January 7, 1962: The 2nd World Championship Game is no contest. The Packers slaughter the Oilers, 45-7 at Tulane Stadium in New Orleans.

January 6, 1963: Again, the NFL Champions beat the AFL Champions. The Packers pound the Dallas Texans, 37-14.

January 12, 1964: Make it 4-0. It goes to overtime at the Orange Bowl, but the Chicago Bears beat the San Diego Chargers, 27-21 on a touchdown run by Willie Galimore.

July 27, 1964: Galimore attends a banquet in his honor in Chicago. He is not killed in a car accident. Neither is his teammate, Bo Farrington.

January 2, 1965: Finally, the AFL Champions are World Champions. The Buffalo Bills defeat the Cleveland Browns, 28-10 at the Rose Bowl in Pasadena.

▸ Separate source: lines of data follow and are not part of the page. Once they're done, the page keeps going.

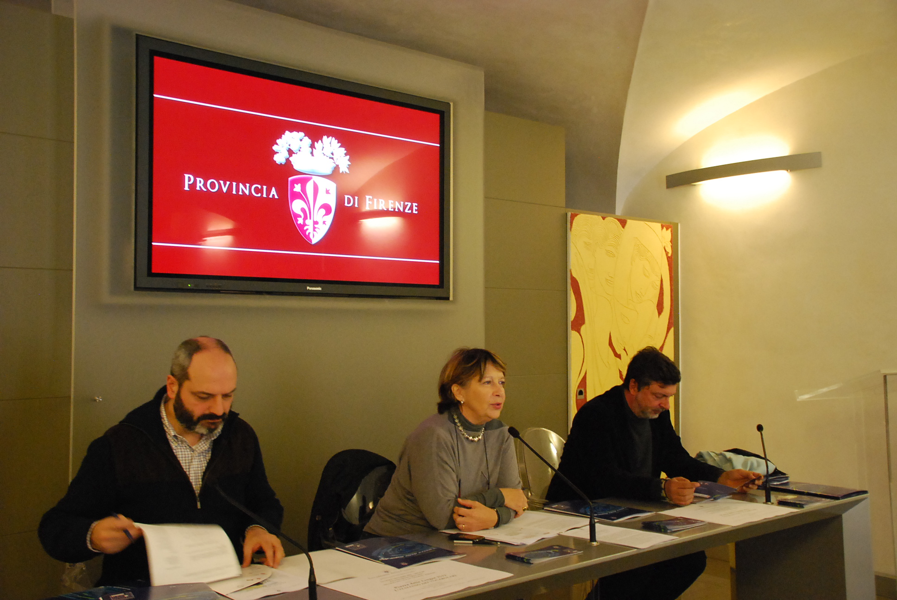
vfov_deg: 34.3
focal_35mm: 39
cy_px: 300
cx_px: 448
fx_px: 973
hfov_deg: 49.5
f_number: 4
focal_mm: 26
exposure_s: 1/25
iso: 1600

January 9, 1966: "We have restored order to the football universe," says Packer coach Vince Lombardi. Packers 34, Bills 10.

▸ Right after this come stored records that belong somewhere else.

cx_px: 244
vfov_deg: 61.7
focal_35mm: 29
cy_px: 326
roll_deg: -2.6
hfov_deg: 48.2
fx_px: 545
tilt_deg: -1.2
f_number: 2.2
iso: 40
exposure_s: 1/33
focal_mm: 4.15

June 8, 1966: The full merger between the two leagues is finally approved. The 1966 season will feature exhibition games between AFL and NFL teams, a common draft will occur for the first time in 1967, and full regular-season games will be played starting in 1970.

It is not until 1969 that the World Championship Game begins to be called the "Super Bowl." Joe Namath says, "We're going to win, I guarantee it," and he backs it up, quarterbacking the New York Jets to a 16-14 win over the Baltimore Colts at the Orange Bowl in Super Bowl IX. An injured Johnny Unitas had come off the bench to relieve the man who had filled in for him all season, Earl Morrall, and Gale Sayers scored a touchdown with 3 minutes remaining. But the Jets recovered the ensuing onside kick, and held on to win. It was one of the greatest games of all time.

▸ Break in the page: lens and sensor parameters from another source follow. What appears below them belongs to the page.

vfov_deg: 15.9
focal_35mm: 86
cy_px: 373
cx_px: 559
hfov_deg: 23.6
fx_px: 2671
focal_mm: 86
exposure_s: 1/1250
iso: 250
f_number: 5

(Sayers was drafted by the Colts, because the Bears didn't need him. They already had Willie Galimore, alive and well.)

In 1979, Willie Galimore, who became the 2nd man (after Jim Brown) to rush for 10,000 yards in a career, is elected to the Pro Football Hall of Fame. Gale Sayers, the 3rd man to reach the milestone, is elected in 1982.

Super Bowls won:

Philadelphia Eagles: I (retroactively named, of course).
Green Bay Packers: II, III, VI, VII, VIII, XXXVII.
Chicago Bears: IV, XXVI.
Buffalo Bills: V.
New York Jets: IX.
Kansas City Chiefs: X.
Colts: XI (Baltimore), XLVII (Indianapolis).
Miami Dolphins: XIII, XIV.
Pittsburgh Steelers: XV, XVI, XIX, XX, XLVI, XLIX.
Raiders: XVII, XXI (Oakland), XXIV (Raiders).
San Francisco 49ers: XXII, XXV, XXIX, XXX, XXXV.
Washington Redskins: XXIII, XXVII, XXXII.
New York Giants: XXVII, XXXI, XLVIII.
Denver Broncos: XXXVIII, XXXIX.
St. Louis Rams: XL.
Baltimore Ravens: XLI.
New England Patriots: XLII, XLIV, XLV.
Tampa Bay Buccaneers: XLIII.
New Orleans Saints: L.

(I'll do these for the ABA & NBA, and WHA & NHL sometime.)

1 comment:

  1. 1. If Sayers wasn't a Bear, he would have been a Chief. They drafted him, but he spurned them to sign with Chicago.

    2. I think that the Chargers win over Chicago in 1963.